Até porque, no meio de muita gente falando, trocando recordações, como construir um mundo à parte do ruído presente, das conversas? Assim observava, todos falavam, se encontravam, trocavam lembranças e dialogavam sobre a vida, e alguém ali precisava de silêncio para se conectar, para se despedir, para simplesmente compreender o que estava acontecendo.

Sim, os dois momentos são sublimes: tanto o do silêncio, quanto o das conversas. Os dois dialogam com o momento. No entanto, vamos ressaltar que pode ser no silêncio da noite que as almas encontram seu lugar, seu caminho, seu destino. Deixe-as encontrarem seu novo lugar.

E vamos observar que cada indivíduo está inserido em uma determinada cultura, história e pelas questões pessoais que permeiam e vamos integrar tudo isso. Assim, cada um age com o que é do seu mundo e conforme a sua necessidade.

Foi nessa reflexão que adentrei em lembranças e lembrei do grande cemitério do Cairo – Egito, que visitei pouco tempo atrás e que ainda me impactava a informação de que em torno de 150 mil vivos habitam nele. Dividem o espaço mortos e vivos. Informação do guia local que nos acompanhou na viagem.

Fiquei imaginando os vivos morando no mesmo espaço que os mortos, numa densa mistura de mundos e consciências.
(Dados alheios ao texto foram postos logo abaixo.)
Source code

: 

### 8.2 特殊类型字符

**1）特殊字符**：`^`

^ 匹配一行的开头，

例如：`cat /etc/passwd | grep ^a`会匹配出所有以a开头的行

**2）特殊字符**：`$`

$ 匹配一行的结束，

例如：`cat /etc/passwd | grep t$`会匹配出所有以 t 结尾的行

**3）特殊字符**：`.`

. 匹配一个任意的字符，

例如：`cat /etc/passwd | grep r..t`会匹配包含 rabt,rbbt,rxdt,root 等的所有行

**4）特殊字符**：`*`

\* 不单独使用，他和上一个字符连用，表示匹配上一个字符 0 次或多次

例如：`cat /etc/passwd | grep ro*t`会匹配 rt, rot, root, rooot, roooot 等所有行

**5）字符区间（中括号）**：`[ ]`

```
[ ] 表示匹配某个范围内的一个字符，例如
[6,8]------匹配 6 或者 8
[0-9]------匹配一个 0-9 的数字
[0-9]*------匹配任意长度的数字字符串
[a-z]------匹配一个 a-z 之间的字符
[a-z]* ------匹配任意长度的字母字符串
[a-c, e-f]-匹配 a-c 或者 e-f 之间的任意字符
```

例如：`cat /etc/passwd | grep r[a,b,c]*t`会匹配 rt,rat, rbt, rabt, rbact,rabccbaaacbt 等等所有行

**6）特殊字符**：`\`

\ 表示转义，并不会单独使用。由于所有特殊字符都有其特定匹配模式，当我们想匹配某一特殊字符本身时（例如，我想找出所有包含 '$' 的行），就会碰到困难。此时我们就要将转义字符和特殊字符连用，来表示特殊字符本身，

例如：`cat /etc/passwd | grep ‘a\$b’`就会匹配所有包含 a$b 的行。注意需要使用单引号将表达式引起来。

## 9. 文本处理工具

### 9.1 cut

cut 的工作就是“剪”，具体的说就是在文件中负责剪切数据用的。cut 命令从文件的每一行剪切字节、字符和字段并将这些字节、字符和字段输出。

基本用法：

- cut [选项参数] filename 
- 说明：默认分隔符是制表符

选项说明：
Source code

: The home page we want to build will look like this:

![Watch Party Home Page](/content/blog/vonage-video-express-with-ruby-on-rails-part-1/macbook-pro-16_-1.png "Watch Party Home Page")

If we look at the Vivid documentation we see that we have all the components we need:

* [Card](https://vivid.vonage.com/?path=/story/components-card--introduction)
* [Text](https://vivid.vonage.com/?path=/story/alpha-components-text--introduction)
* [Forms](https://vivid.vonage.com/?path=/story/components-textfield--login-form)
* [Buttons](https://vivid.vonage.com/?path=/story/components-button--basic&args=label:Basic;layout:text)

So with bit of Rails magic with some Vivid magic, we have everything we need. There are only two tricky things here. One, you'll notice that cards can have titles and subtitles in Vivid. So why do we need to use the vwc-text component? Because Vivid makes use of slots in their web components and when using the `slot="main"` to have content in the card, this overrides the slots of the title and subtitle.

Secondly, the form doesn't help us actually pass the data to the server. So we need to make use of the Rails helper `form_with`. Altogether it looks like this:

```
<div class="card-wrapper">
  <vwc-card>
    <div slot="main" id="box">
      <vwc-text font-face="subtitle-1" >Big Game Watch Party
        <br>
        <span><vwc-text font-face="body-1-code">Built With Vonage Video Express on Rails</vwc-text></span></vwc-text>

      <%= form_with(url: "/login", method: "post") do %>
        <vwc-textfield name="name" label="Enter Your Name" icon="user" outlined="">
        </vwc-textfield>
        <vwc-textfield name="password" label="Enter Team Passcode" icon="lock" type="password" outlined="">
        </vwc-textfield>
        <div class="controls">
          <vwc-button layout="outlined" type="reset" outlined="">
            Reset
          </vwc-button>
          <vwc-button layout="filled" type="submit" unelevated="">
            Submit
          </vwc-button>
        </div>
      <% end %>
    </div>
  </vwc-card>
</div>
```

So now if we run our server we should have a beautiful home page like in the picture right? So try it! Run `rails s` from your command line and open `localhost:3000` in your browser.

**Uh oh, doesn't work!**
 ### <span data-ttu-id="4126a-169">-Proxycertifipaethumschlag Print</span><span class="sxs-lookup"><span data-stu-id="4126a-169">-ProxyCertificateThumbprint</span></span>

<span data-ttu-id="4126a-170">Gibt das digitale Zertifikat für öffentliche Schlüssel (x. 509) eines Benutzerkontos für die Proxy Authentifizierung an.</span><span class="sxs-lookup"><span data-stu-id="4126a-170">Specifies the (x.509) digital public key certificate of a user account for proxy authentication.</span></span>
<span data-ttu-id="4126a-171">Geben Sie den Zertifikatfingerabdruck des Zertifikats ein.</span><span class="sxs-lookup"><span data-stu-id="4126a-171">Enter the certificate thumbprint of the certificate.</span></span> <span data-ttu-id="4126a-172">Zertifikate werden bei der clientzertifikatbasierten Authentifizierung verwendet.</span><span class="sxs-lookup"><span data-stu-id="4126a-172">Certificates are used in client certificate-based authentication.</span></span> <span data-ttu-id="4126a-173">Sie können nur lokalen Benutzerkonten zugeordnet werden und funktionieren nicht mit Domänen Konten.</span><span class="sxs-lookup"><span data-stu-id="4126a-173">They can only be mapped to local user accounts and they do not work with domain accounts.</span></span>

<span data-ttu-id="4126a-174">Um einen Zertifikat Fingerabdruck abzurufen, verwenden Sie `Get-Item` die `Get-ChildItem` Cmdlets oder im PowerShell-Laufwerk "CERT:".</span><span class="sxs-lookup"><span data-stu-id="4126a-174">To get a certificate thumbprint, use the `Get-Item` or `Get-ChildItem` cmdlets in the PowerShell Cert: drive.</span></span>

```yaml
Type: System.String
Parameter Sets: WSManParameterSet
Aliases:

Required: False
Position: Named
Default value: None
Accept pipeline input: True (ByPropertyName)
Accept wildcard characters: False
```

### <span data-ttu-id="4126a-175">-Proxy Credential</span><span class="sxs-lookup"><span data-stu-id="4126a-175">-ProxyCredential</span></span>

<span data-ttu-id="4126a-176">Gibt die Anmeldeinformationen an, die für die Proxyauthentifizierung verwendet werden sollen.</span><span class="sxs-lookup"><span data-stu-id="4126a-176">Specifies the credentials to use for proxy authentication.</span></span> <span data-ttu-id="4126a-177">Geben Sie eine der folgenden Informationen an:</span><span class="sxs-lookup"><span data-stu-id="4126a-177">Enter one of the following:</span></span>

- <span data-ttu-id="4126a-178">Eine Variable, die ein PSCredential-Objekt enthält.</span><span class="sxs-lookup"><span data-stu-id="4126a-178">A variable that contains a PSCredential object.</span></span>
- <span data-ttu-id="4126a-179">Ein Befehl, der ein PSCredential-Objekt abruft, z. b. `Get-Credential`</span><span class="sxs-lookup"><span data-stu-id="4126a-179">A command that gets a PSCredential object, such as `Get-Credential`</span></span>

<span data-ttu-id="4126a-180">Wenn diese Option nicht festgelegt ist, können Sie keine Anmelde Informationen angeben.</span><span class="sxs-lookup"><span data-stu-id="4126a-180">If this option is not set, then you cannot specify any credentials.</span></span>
Como isso acontece? Até porque, às vezes, entre os vivos, almas procurando alento vagueiam. E entre os mortos, será a mesma procura? São pessoas necessitadas que criaram espaço ali entre as lápides. Famílias que ali se instalam e criam uma favela, diferente da que conhecemos.

Permeia um “eu fui assim” ao mesmo tempo em que, do outro lado da vida, surge um “vou ser assim”, misturando a vida e a morte.

Sabe-se, no entanto, que esse olhar que perpassa mortos e vivos não contempla a todos. Somente veem os que têm os olhos e a alma preparados para esse olhar.

Imaginei a convivência e os aprendizados. Atrapalhações haverá, sem dúvidas. Tudo a se ensaiar e eu a me inebriar nessas reflexões do grande aprendizado chamado viver e conhecer novas maneiras de ser e de se relacionar.

Neusa Picolli Fante é psicóloga clínica especialista em lutos e perdas. É palestrante e escritora, autora de oito livros: três de psicologia, três de crônicas e dois de poesia.